● Given passage:
┌──
Few local observers have seen such a passionate anti-Lowe movement, nor such a high percentage of a crowd on their feet when the chants turned to "Stand up if you want Lowe out."

Until then the "Lowe Out" banner had been accompanied by the more tuneful "Swing Lowe, swing Rupert Lowe, swinging from the Itchen Bridge." Protests continued after the match, but Lowe is probably too thick-skinned to take a rope to the aforementioned local toll bridge, even though he has marched the Saints back to mid-table Championship mediocrity.

Six defeats in seven League games is George Burley's record since replacing Harry Redknapp, who was hardly thriving. And the fans are not swallowing Lowe's protest that they were unfairly robbed of 16-year-old star asset Theo Walcott by Arsenal last week.

"We are sinking and I need to steady the ship," Burley admitted. "It will take time to improve but we have had enough changes here and now is a time to stick together. I understand their frustration after things have not gone right on the field for a year or two and now we have lost the best young player in the country too."
└──
● Data:
┌──
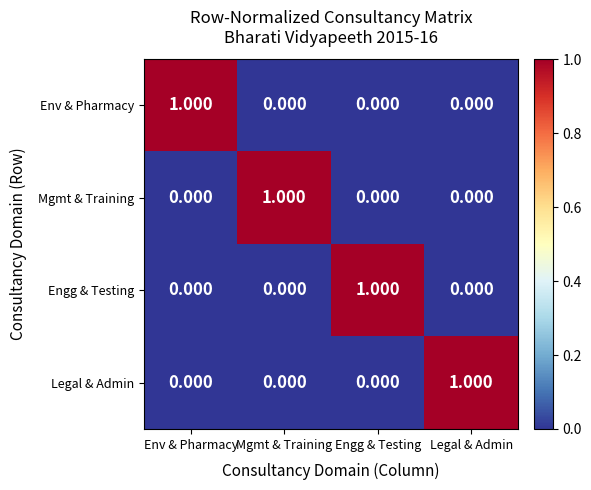

Is the value of Legal & Admin at Mgmt & Training greater than the value of Mgmt & Training at Mgmt & Training?

No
└──
● Exercise set:
**1)** Answer these questions from the passage on the Lowe protests, one answer per line.
(a) What has George Burley's League record been since he replaced Harry Redknapp?
(b) Which club took Theo Walcott?
(c) Which bridge is named in the fans' song about Lowe?
**2)** Render this sentence from the passage on the Lowe protests in Spanish: "Six defeats in seven League games is George Burley's record since replacing Harry Redknapp, who was hardly thriving."
**3)** Pick up the passage on the Lowe protests after its final sentence and carry it on.

● Answers by task:
**1)**
(a) Six defeats in seven League games.
(b) Arsenal.
(c) The Itchen Bridge.

**2)** Seis derrotas en siete partidos de Liga es el balance de George Burley desde que sustituyó a Harry Redknapp, a quien las cosas apenas le iban bien.

**3)**
Burley wants "strong characters" and expects to change his squad significantly. In short, he said the club is a mess and he needs time to sort it out.

Both Ipswich's goals came from the recent £100,000 signing from Cardiff, Alan Lee, who scored in the fourth and 89th minutes and might have had four.

"We thoroughly deserved it and I'm delighted for Alan," said Ipswich manager, Joe Royle. "It's too soon to talk of play-offs but injuries to our strikers have meant we've been playing a 4-6-0 system up until now. Who knows where we would have been now with everyone fit?".

Southampton's main threat was striker Dexter Blackstock, who, despite being nippy and 19, is slow and inexperienced compared to Walcott. A few Southampton fans near the press box were so dismayed that they felt like going home at half-time. That just about summed it up.